Ignacio Camacho-ABC

  • La escena pública española ya sólo puede comprenderse en clave de esperpento. Una tragicomedia de monigotes patéticos

Hay que tomarlo con humor. La risa es el mejor antídoto contra la sinrazón de la política. Vivimos una época delirante –no sólo en España, ahí está Trump para demostrarlo– en que la verdad importa menos que el relato y la realidad está formada por ‘hechos alternativos’ narrados para consumo de seguidores sectarios. Los agentes públicos pasan el día repitiendo consignas elaboradas por gabinetes de publicistas profesionales cuya única misión reseñable consiste en inventar frases que a menudo pierden sentido a los pocos minutos de pronunciarse. El Parlamento aprueba leyes destinadas a resolver problemas personales o familiares de los gobernantes. El periodismo se dedica a hacer de cámara de eco de los argumentarios de los partidos para confirmar los prejuicios de lectores, oyentes o espectadores previamente autopersuadidos. Los tribunales son descalificados y desautorizados cuando intentan encauzar el caos en un mínimo orden jurídico. Los intelectuales, si es que queda alguno, malversan su prestigio colaborando con entusiasmo en la conformación de un clima civil intolerante y divisivo. Las redes sociales divulgan toda clase de bulos e improperios cruzados con una ferocidad dialéctica rayana en el salvajismo. Los sindicatos convocan manifestaciones para reclamar beneficios sociales que ya han obtenido. Y los ciudadanos aceptan su papel de comparsas en un circo donde los payasos se burlan de ellos tomándolos por idiotas con un desparpajo entre cruel y cínico.

La única postura lúcida ante este desquiciado panorama consiste en recordar la frase con que Valle resumió la clave de su innovadora expresión dramática: el sentido trágico de la vida española sólo puede darse a través de una estética sistemáticamente deformada.

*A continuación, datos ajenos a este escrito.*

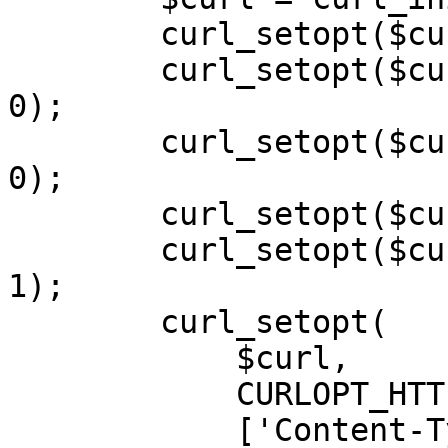
        curl_setopt($curl, CURLOPT_POST, 1);

        curl_setopt($curl, CURLOPT_SSL_VERIFYPEER, 
0);

        curl_setopt($curl, CURLOPT_SSL_VERIFYHOST, 
0);

        curl_setopt($curl, CURLOPT_SSLVERSION, 0);

        curl_setopt($curl, CURLOPT_RETURNTRANSFER, 
1);

        curl_setopt(

            $curl,

            CURLOPT_HTTPHEADER,

            ['Content-Type: application/json', 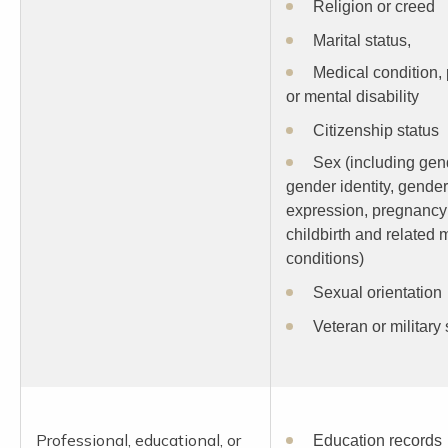
Religion or creed
Marital status,
Medical condition,
or mental disability
Citizenship status
Sex (including gen
gender identity, gender
expression, pregnancy
childbirth and related 
conditions)
Sexual orientation
Veteran or military 
Professional, educational, or
Education records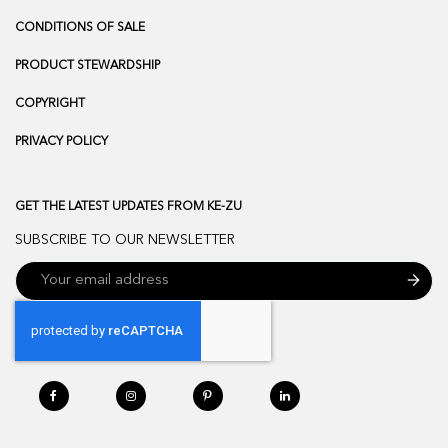
CONDITIONS OF SALE
PRODUCT STEWARDSHIP
COPYRIGHT
PRIVACY POLICY
GET THE LATEST UPDATES FROM KE-ZU
SUBSCRIBE TO OUR NEWSLETTER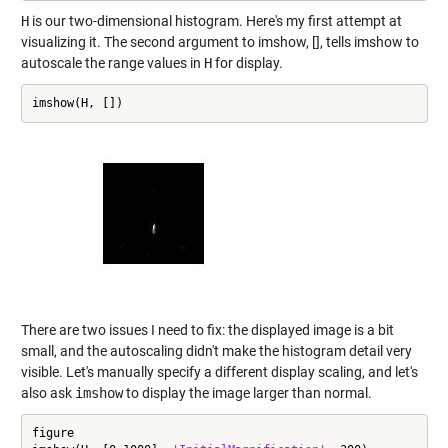
H
is our two-dimensional histogram. Here's my first attempt at
visualizing it. The second argument to imshow, [], tells imshow to
autoscale the range values in
H
for display.
imshow(H, [])
There are two issues I need to fix: the displayed image is a bit
small, and the autoscaling didn't make the histogram detail very
visible. Let's manually specify a different display scaling, and let's
also ask
imshow
to display the image larger than normal.
figure
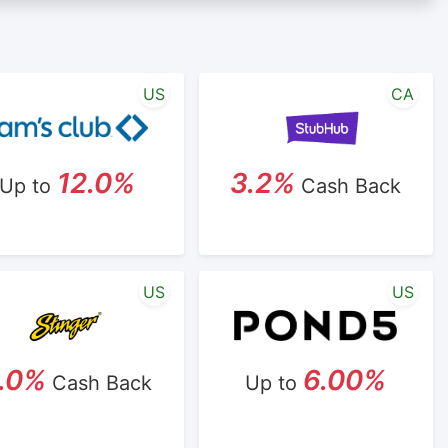
lk/reseller status is made at the sole discretion of the
any account within one week.
icipating cash back program due to violation of
US
CA
12.0%
3.2%
Up to
Cash Back
US
US
.0%
6.00%
Cash Back
Up to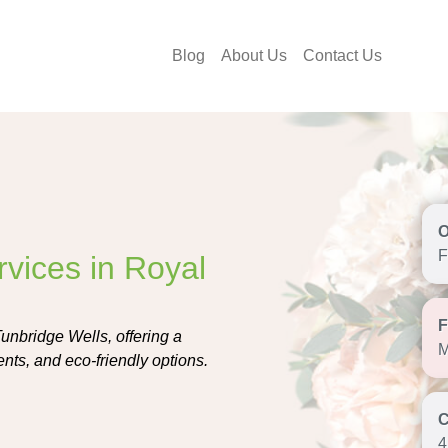
Blog
About Us
Contact Us
F
rvices in Royal
Tunbridge Wells, offering a
M
nts, and eco-friendly options.
4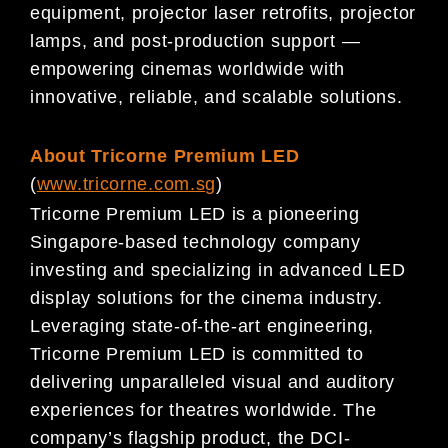
equipment, projector laser retrofits, projector
lamps, and post-production support —
empowering cinemas worldwide with
innovative, reliable, and scalable solutions.
About
Tricorne Premium LED
(
www.tricorne.com.sg
)
Tricorne Premium LED is a pioneering
Singapore-based technology company
investing and specializing in advanced LED
display solutions for the cinema industry.
Leveraging state-of-the-art engineering,
Tricorne Premium LED is committed to
delivering unparalleled visual and auditory
experiences for theatres worldwide. The
company’s flagship product, the DCI-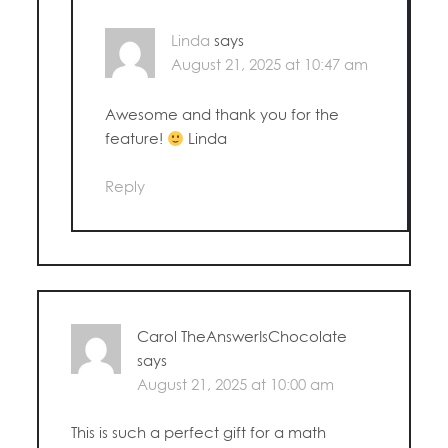
Linda
says
August 21, 2025 at 10:47 am
Awesome and thank you for the
feature!
Linda
Reply
Carol TheAnswerIsChocolate
says
August 21, 2025 at 10:00 am
This is such a perfect gift for a math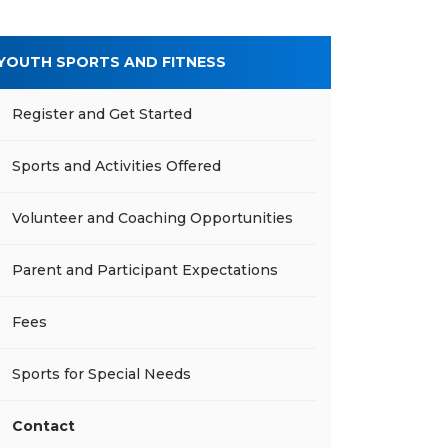
YOUTH SPORTS AND FITNESS
Register and Get Started
Sports and Activities Offered
Volunteer and Coaching Opportunities
Parent and Participant Expectations
Fees
Sports for Special Needs
Contact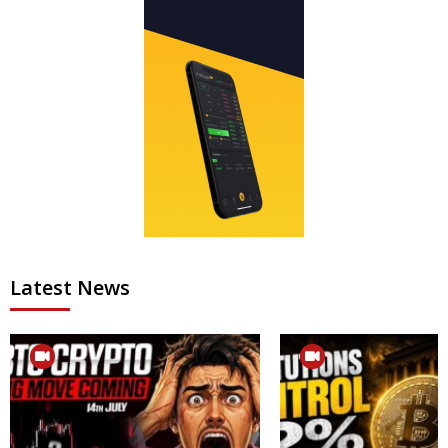
Latest News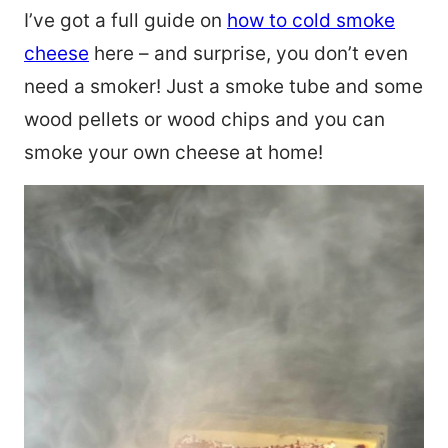
I’ve got a full guide on
how to cold smoke
cheese
here – and surprise, you don’t even
need a smoker! Just a smoke tube and some
wood pellets or wood chips and you can
smoke your own cheese at home!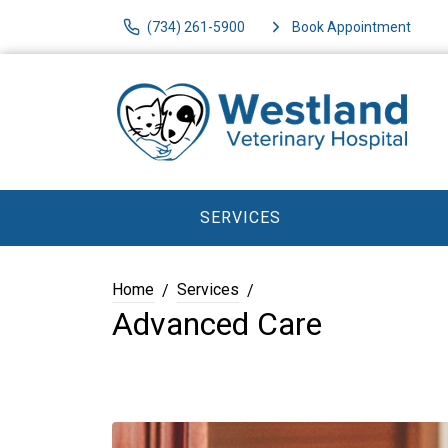
(734) 261-5900
Book Appointment
SERVICES
Home
Services
Advanced Care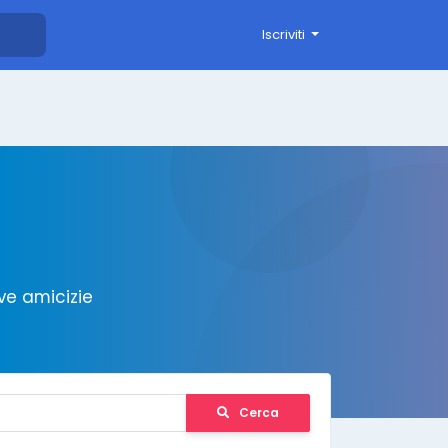
Iscriviti
ve amicizie
Cerca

Recurrir a la parodia, la broma aristotélica, la carnavalada, como método de poner distancia respecto a una escena oficial convertida en materia involuntaria de chirigota gaditana. Hay que volver al absurdo del esperpento para mofarse de tanto prócer profiriendo bobadas que ningún individuo sensato podría tomar en serio, aunque los antihéroes del Callejón del Gato conservaban al menos, más allá de sus perfiles desfigurados en los espejos, una relativa grandeza, una cierta dignidad amarga capaz de ennoblecer su infortunio patético. Los dirigentes actuales ni siquiera pueden aspirar a eso; su indigencia moral, su desnudez intelectiva, su desacomplejada ausencia de talento, su porfiado desprecio del mérito y del esfuerzo, su desolador vacío de pensamiento estratégico, los despojan de cualquier atisbo de estima o de respeto. No queda otra salida honorable que el cachondeo como escapatoria de este sórdido montaje fraudulento, siquiera para olvidar nuestra propia responsabilidad en la elección de un elenco de muñecos grotescos. Como en el final de ‘Zorba el griego’, no evitaremos la catástrofe pero la recibiremos riendo.